--- MATERIAL PROVIDED Enclosed Below ---
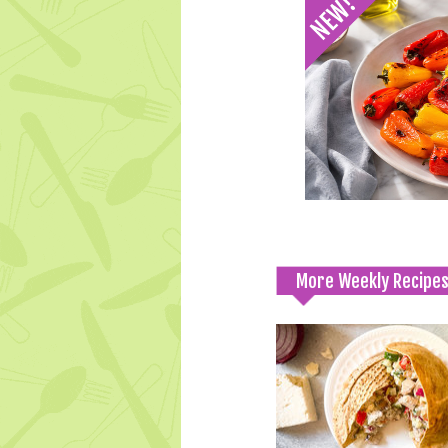
More Weekly Recipe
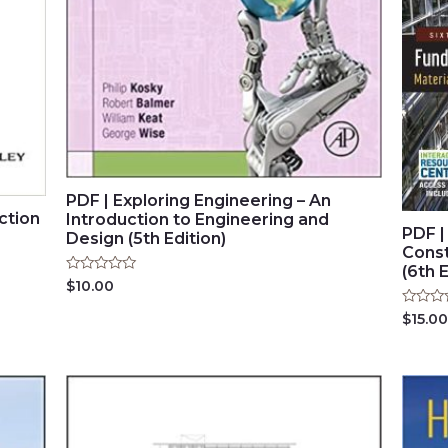
PDF | Exploring Engineering – An
ction
Introduction to Engineering and
PDF |
Design (5th Edition)
Const
(6th E
Rated
$
10.00
0
out
Rated
$
15.00
of
0
5
out
of
5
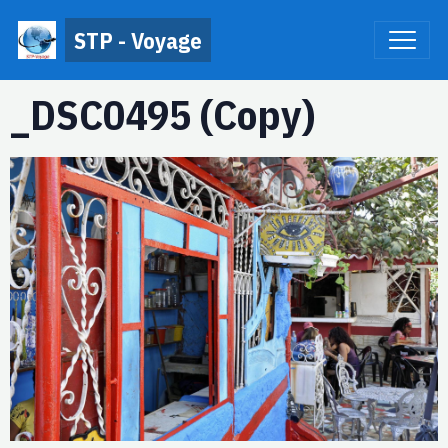
STP - Voyage
_DSC0495 (Copy)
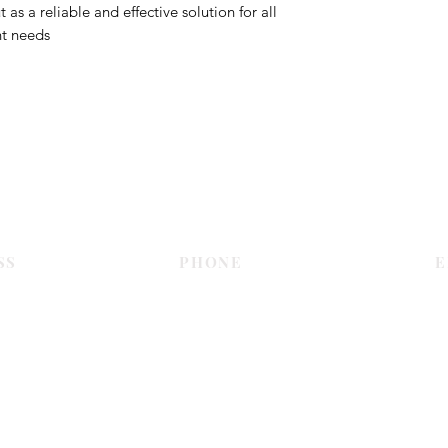
s a reliable and effective solution for all
nt needs
Contact Us
SS
PHONE
E
Dubai
055 575 9046
sales@c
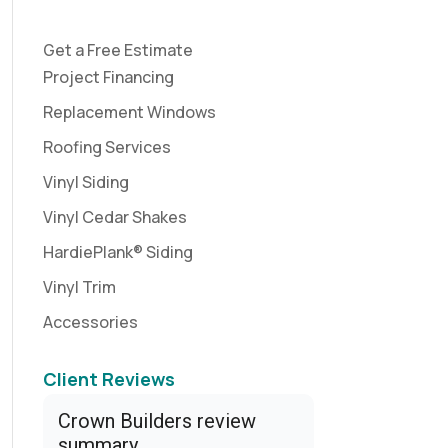
Get a Free Estimate
Project Financing
Replacement Windows
Roofing Services
Vinyl Siding
Vinyl Cedar Shakes
HardiePlank® Siding
Vinyl Trim
Accessories
Client Reviews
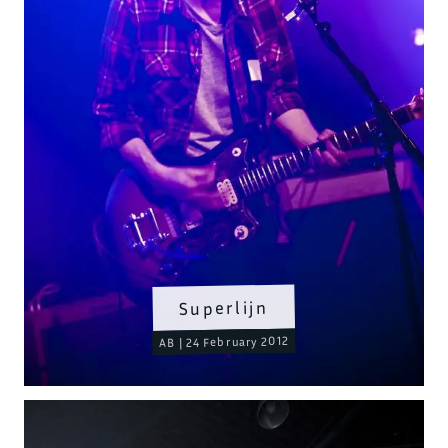
Superlijn
AB | 24 February 2012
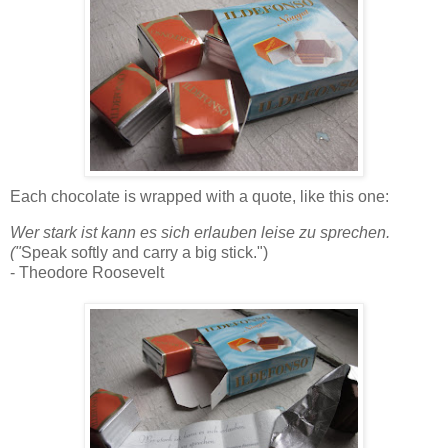
Each
cho
colate
is wrapped with a quote, like this one:
Wer
stark
ist
kann
es
sich
erlauben
leise
zu
sprechen
.
("
Speak softly and carry a big stick.")
- Theodore Roosevelt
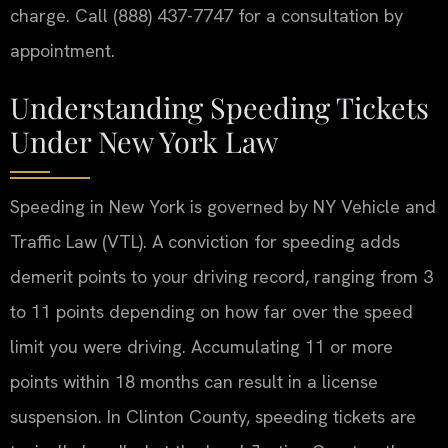
charge. Call (888) 437-7747 for a consultation by
appointment.
Understanding Speeding Tickets
Under New York Law
Speeding in New York is governed by NY Vehicle and
Traffic Law (VTL). A conviction for speeding adds
demerit points to your driving record, ranging from 3
to 11 points depending on how far over the speed
limit you were driving. Accumulating 11 or more
points within 18 months can result in a license
suspension. In Clinton County, speeding tickets are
--- End of Enclosed MATERIAL PROVIDED ---
Each line with "Engineering" in it must be identified and copied from the material.

## RESPONSE BOX
PDF | Exploring Engineering – An
Introduction to Engineering and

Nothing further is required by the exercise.